You think your taxes are high?

For medical marijuana dispensaries in the United States, they can be stratospheric. Cannabis retailers face an effective tax rate of up to 85 percent, and that won't be reduced by the new tax law.

Most mainstream businesses pay effective tax rates of about 15 percent to 30 percent.

"It's a burden," said Chris Visco, co-owner of TerraVida Holistic Centers, which opened one of Pennsylvania's first medicinal cannabis shops on Feb. 17 in Sellersville. "People think that we're getting rich. It's really not the case. The profit margins are going to be really narrow after taxes. And you have to still pay local and state taxes."

Rent, salaries, utilities, and insurance are among the expenses any other business can write off on their federal taxes. None of those deductions is available to cannabis dispensaries.

"There is no other business where you're not allowed to take your other business expenses," said Jennifer Benda, a tax lawyer with Fox Rothschild LLP who works out of the firm's Denver office.

Even other illegal enterprises can write off expenses related to overhead.

"Prostitutes and brothels, for instance, can write off their costs of doing business," Benda said.

But not marijuana dispensaries, thanks to Section 280E in the IRS tax code. Congress created it at the height of the War on Drugs to target illegal drug traffickers. It prohibits any business that sells Schedule 1 substances from taking deductions or credits.

In 1974, police busted a petty coke, dope and amphetamine dealer in Minneapolis. After Jeffrey Edmondson's arrest, the IRS came calling, looking to collect taxes on his undeclared income. Boxed in a corner was Edmondson's late return, which attached a laundry list of deductions that included the price he paid for the drugs. He also wrote off the rent on his apartment, which he listed as his place of business, car mileage, a business trip to San Diego, a $180 phone bill, and the cost of a $50 scale.

Surprisingly, a U.S. Tax Court judge approved most of the deductions, finding them "ordinary and necessary." An incensed U.S. Sen. William Armstrong of Colorado introduced a bill that closed the loophole in 1982.

Federal law considers all forms of marijuana as illegal. The U.S. Drug Enforcement Administration regards cannabis as being on par with heroin and LSD, dismissing it as having no legitimate medical use. But since Section 280E was enacted more than three decades ago, 29 states and the District of Columbia have legalized some forms of marijuana for medical or adult use.

Congress did not envision a state legal industry in conflict with federal law when it passed 280E, said Neal Levine, chairman of a cannabis industry lobbying arm, the New Federalism Fund.

The tax code also gives criminal markets a leg up on state-regulated businesses. "I know of some compliant dispensaries that had tax bills for more than they made," Levine said. "But on average, they're paying more than 80 percent.

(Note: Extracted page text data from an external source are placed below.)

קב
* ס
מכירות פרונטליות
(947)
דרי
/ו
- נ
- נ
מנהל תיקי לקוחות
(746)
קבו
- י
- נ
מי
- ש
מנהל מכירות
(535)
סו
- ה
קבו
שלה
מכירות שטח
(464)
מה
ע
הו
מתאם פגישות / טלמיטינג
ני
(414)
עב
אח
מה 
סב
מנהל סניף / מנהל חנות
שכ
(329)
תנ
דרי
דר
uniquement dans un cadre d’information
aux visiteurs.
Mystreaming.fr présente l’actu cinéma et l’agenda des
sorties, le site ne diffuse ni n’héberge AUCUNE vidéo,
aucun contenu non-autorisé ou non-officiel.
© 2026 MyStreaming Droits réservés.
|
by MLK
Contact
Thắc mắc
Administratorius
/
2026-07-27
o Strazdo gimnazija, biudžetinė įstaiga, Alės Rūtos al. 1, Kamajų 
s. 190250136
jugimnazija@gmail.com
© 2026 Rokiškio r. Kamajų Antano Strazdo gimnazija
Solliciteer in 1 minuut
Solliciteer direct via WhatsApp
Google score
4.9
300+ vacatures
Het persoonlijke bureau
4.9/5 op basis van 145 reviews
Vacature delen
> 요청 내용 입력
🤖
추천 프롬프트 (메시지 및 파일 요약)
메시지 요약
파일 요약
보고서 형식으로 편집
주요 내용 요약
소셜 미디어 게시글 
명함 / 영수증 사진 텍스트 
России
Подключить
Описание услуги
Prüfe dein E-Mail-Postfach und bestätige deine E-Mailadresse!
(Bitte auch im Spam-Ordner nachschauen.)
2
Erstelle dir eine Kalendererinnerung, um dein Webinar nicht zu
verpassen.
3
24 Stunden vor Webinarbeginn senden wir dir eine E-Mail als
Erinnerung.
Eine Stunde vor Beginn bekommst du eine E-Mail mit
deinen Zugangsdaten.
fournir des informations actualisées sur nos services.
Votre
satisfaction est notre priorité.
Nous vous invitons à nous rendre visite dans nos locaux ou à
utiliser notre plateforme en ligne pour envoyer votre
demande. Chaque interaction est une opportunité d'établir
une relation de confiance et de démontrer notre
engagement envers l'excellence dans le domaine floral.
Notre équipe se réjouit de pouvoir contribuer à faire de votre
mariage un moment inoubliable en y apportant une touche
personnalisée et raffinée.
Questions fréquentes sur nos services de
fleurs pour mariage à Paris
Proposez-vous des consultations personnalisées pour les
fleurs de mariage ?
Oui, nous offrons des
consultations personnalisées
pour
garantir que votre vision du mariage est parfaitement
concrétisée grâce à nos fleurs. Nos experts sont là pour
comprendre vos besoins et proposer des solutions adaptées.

The criminal competition pays no tax."

He estimated that the IRS collected more than $200 million from legal marijuana businesses in 2016.

Bills are pending in both the U.S. House and Senate to strike down 280E, Levine said. "We had hoped it could be part of comprehensive tax reform, but it didn't happen. Most members of Congress didn't understand the issue."

Until the law can be changed, dispensaries are scrambling to find ways to reduce their tax bills.

"Dispensaries can turn a profit if they're run correctly, but in every state, we've seen businesses regularly go under," said Justin Moriconi, an Elkins Park lawyer who specializes in marijuana law. "Taxes are usually the nail in the coffin."

Because marijuana is federally illegal, dispensaries can't file for federal bankruptcy protection.

"If you go under, you have to be bought out, or take an amazing loss," Moriconi said.

In most states, marijuana retailers can sell T-shirts, candles, soaps, and lotions. Others open wellness centers complete with yoga studios and massage tables. In Colorado, some open tea bars, said William Roark, a lawyer who is co-chairman of the Pennsylvania Bar Association's Medical Marijuana and Hemp Law Committee.

The ancillary sales and services allow the dispensaries to deduct some of their real estate expenses, utilities, insurance, and other costs. But in Pennsylvania, those options are prohibited by law.

"If we could sell other things, we'd be able to write off a portion of our square footage," Visco, co-owner of TerraVida, said. "We're hoping the state will allow us to do that by summer."

Another strategy is to separate the company that owns the dispensary from the business that leases out the property, so that costs are attributed to the real estate entity, Roark said.

"It's one of the many reasons that when people are looking at entering the business, they need a long-term plan," Roark said. "Because they're not going to have revenue if they haven't planned for the brutal tax consequences."

If the taxes are so onerous, why does anyone bother with running a marijuana dispensary?

"Half of it is waiting for legalization," Moriconi said.

When a state limits the numbers of dispensaries, there can be lots of money to be made, he said.

In Connecticut, there are only nine dispensary licensees. Some of them gross $15 million a year, Moriconi said.

"They all do very, very well," Moriconi said. "At the end of the day, even if you're paying high taxes, as long as you're making enough sales it can be very worthwhile."